The most extreme is when all the values from series A are paired up with the first value of series B, and then the last value of A is paired up with all the values from series B i.e. the path of this match goes around the edge of the rectangle or matrix of comparisons.

The charts above represent how DTW is calculated. If the series have lengths M and N, then there is an array of size M+1 x N+1. The value in cell (x,y) holds the total difference of the best alignment of series A up to its x^{th} value with series B up to its y^{th} value. So cell (M,N) is the comparison for the two series overall.

The simplest approach is to work through all possibilities, starting in the bottom left and aiming for the top right. In general, the comparison up to and including the pair (x,y) is the sum of:

- the difference between A[x] and B[y]
- the comparison following the best path up to (x,y)

There are three options for the last part, based on whether we are moving on from a previous pair to (x,y) by advancing through series A, series B, or both series. Or, in terms of the diagrams above, whether we are moving to a given cell by moving up, right, or diagonally up and right.

If A and B are small, it might be quick enough to simply compute all the chart, i.e. all possible pairings. However, as A and B get big, the number of pairings grows quickly. One approach to taming this is to set a limit on how far we are prepared to deviate from the diagonal line of the first diagram above towards the extreme case of the last diagram.

Effectively we draw a thicker diagonal line (the pale green region in the chart below) around the one from the first diagram, which defines a set of values that we’re prepared to calculate and leave all other values uncalculated. The path of the best match can wiggle around the inner diagonal line a little, but not so much that it leaves the region of the thicker diagonal line.

There are more details that I’m skipping over, but are covered in articles that specialise in just DTW.

## HMM

A Hidden Markov Model or HMM is one way of generalising a finite state machine (FSM). (If you’re new to finite state machines, please look at my article on FSMs.)
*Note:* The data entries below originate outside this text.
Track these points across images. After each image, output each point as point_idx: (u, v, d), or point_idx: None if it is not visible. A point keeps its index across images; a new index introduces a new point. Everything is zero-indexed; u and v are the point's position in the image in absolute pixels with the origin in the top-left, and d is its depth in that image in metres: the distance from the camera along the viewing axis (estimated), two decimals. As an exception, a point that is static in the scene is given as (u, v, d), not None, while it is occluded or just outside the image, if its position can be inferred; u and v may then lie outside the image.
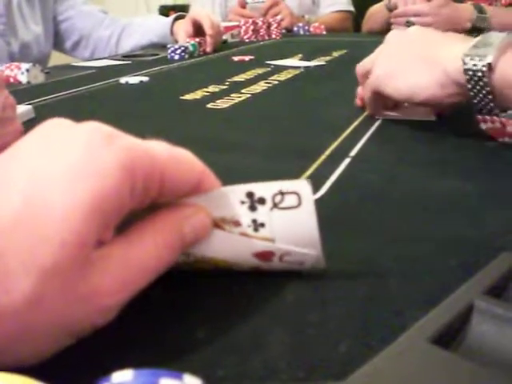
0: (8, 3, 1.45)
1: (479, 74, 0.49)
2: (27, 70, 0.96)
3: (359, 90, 0.67)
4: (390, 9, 1.66)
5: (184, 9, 3.70)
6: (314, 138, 0.59)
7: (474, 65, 0.49)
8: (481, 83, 0.49)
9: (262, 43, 1.57)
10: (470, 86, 0.50)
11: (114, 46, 1.60)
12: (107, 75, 1.00)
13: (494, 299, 0.24)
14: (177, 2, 3.87)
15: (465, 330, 0.23)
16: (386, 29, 1.73)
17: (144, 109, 0.75)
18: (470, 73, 0.49)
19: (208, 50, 1.32)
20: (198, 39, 1.31)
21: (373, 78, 0.60)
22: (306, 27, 1.85)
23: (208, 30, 1.35)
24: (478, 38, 0.52)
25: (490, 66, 0.48)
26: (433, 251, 0.34)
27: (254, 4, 2.05)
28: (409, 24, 1.55)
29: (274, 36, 1.68)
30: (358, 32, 2.08)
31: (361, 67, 0.65)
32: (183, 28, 1.40)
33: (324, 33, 1.85)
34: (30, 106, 0.67)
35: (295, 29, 1.86)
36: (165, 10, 3.75)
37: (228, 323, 0.26)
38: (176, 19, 1.49)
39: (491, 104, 0.50)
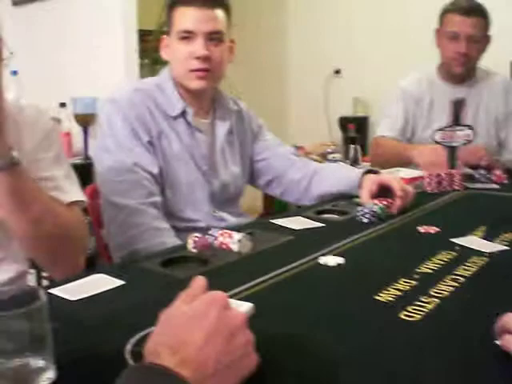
0: (211, 146, 1.65)
1: None
2: (239, 241, 1.12)
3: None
4: None
5: (364, 120, 3.85)
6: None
7: None
8: None
9: (441, 205, 1.61)
10: None
11: (304, 189, 1.72)
12: (306, 249, 1.13)
13: None
14: (356, 114, 4.04)
15: None
16: None
17: (336, 304, 0.87)
18: None
19: (394, 211, 1.42)
20: (385, 202, 1.41)
21: None
22: (488, 175, 1.89)
23: (398, 191, 1.44)
24: None
25: None
26: None
27: None
28: None
29: (455, 187, 1.74)
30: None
31: (503, 324, 0.67)
32: (368, 186, 1.50)
33: (505, 182, 1.88)
34: (251, 305, 0.78)
35: (477, 176, 1.90)
36: (344, 121, 3.92)
37: None
38: (366, 173, 1.59)
39: None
In an FSM there are states, and the system is in one state at a time. When an input is received, this might cause the system to move to a new state. (This is possible only if there is a transition or arrow between the two states, where this transition is labelled with the relevant input.) If at the end of the series of inputs the state that the system is in is a member of the set of accepting states, the series of inputs is valid. If the inputs run out before the system is in an accepting state, the series of inputs is invalid.

An HMM is like an FSM in that:

- There are states and the system is in one state at a time;
- There are transitions between states;
- There is a set of messages (like the inputs of an FSM), sometimes called observations.
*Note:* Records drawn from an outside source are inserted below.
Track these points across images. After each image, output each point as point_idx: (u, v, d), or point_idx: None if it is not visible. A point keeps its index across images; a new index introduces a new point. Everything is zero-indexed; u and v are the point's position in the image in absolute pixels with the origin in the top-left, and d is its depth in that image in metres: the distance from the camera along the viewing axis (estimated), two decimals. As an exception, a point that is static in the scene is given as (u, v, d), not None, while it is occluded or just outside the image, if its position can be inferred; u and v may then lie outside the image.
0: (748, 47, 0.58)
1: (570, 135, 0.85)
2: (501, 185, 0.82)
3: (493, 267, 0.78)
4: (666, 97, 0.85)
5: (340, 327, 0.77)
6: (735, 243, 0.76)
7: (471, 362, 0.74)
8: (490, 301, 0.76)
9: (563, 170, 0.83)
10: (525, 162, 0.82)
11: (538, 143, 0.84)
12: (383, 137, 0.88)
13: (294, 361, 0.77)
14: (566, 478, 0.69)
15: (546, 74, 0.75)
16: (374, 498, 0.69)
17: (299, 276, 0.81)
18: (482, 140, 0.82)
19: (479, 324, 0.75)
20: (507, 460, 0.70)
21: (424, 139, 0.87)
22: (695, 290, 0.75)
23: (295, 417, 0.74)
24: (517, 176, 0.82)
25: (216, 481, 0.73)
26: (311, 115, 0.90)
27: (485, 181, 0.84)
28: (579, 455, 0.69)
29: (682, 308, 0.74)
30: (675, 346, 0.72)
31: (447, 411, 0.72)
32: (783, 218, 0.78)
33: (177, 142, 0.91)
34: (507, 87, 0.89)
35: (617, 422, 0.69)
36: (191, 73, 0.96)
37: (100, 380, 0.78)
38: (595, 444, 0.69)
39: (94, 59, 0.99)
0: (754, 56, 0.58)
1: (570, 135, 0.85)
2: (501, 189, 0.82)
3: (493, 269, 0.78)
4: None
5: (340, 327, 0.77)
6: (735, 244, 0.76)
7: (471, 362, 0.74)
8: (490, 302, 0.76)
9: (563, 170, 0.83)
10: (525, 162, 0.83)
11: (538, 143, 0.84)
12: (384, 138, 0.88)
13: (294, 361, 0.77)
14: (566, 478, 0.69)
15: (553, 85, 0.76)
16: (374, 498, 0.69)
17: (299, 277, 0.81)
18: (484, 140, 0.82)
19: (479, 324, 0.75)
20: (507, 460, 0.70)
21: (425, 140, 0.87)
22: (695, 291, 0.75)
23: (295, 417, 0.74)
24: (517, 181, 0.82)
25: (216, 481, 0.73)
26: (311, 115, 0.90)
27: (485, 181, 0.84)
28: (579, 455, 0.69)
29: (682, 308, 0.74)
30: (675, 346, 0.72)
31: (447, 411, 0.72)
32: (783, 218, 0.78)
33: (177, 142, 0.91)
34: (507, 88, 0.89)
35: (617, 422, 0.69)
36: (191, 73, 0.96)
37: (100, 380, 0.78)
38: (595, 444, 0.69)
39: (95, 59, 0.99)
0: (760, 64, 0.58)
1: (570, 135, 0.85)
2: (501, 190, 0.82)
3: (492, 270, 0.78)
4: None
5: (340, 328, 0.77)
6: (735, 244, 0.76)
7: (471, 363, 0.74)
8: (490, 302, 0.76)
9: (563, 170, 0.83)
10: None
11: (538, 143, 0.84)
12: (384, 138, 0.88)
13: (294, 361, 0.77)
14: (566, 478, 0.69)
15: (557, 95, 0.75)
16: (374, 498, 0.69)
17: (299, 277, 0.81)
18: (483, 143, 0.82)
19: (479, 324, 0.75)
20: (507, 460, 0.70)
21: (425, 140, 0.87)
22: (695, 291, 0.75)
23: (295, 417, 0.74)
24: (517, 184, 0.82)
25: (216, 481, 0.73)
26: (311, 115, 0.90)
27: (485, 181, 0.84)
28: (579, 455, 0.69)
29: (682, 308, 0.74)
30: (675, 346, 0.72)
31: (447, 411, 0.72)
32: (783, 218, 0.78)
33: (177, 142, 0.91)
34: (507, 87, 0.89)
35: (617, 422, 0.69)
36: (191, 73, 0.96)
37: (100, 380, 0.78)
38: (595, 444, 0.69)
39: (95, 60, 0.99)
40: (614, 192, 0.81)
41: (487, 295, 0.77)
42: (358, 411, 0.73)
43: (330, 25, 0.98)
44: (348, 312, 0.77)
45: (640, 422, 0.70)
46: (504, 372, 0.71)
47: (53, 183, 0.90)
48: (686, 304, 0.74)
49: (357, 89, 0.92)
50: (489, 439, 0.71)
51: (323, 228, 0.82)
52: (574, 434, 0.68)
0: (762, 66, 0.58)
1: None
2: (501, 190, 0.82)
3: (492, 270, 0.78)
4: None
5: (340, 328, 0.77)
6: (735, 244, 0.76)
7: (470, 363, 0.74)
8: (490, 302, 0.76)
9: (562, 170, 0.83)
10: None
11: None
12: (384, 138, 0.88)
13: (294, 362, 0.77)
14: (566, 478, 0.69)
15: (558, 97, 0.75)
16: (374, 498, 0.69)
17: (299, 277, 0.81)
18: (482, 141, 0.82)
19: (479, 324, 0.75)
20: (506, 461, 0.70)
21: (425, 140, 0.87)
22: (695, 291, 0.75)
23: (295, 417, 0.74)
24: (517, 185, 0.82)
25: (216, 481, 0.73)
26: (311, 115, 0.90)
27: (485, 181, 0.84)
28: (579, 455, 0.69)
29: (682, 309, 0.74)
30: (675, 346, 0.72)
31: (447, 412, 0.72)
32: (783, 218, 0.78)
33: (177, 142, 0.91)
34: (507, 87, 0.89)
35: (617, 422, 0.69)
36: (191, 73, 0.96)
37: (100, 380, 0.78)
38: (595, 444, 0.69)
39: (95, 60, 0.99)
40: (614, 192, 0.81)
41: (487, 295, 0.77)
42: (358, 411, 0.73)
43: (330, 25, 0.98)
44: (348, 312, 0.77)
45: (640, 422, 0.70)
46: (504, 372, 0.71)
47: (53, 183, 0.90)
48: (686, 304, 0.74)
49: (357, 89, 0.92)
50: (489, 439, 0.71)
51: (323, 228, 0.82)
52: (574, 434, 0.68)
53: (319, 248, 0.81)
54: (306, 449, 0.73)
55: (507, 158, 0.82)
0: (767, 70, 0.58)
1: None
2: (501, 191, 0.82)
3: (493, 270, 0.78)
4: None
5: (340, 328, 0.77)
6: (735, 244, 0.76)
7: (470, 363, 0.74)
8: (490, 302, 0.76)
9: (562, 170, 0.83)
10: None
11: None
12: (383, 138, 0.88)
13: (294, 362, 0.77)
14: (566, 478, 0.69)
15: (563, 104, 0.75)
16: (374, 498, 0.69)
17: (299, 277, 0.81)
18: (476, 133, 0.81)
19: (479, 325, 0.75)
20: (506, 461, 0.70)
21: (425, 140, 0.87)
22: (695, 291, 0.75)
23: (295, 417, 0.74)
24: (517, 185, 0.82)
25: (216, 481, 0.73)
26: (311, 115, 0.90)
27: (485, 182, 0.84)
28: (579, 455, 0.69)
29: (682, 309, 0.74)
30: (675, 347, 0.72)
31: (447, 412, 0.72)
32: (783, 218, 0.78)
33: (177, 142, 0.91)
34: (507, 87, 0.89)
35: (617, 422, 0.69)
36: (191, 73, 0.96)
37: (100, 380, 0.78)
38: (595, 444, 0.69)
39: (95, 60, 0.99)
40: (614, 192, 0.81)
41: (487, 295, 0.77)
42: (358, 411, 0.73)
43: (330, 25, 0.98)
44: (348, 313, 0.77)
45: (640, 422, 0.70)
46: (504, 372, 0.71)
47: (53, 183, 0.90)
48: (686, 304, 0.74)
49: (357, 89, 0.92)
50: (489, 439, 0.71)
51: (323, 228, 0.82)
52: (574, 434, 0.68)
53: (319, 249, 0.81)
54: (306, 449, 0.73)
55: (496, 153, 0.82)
However, there are also two sets of probabilities:

- Each transition is labelled with a probability, that says how likely it is for the system to move along the transition to the new state;
- There is a probability linking each state with each possible input that says how likely that input is given the system is in that state.

This pair of probabilities allows for two dimensions of fuzziness:

- The sequence of states that the system goes through
- The series of messages that the system can handle while it passes through those states

The idea is that there’s a set of observations that you can see, that are linked to a state machine that you can’t (the HMM). The creation of the probabilities is non-trivial, and this is usually done by training the model on some training data. This is the most mathematically advanced of the three fuzzy matching algorithms in this article – for more details I suggest you look at articles elsewhere on HMMs.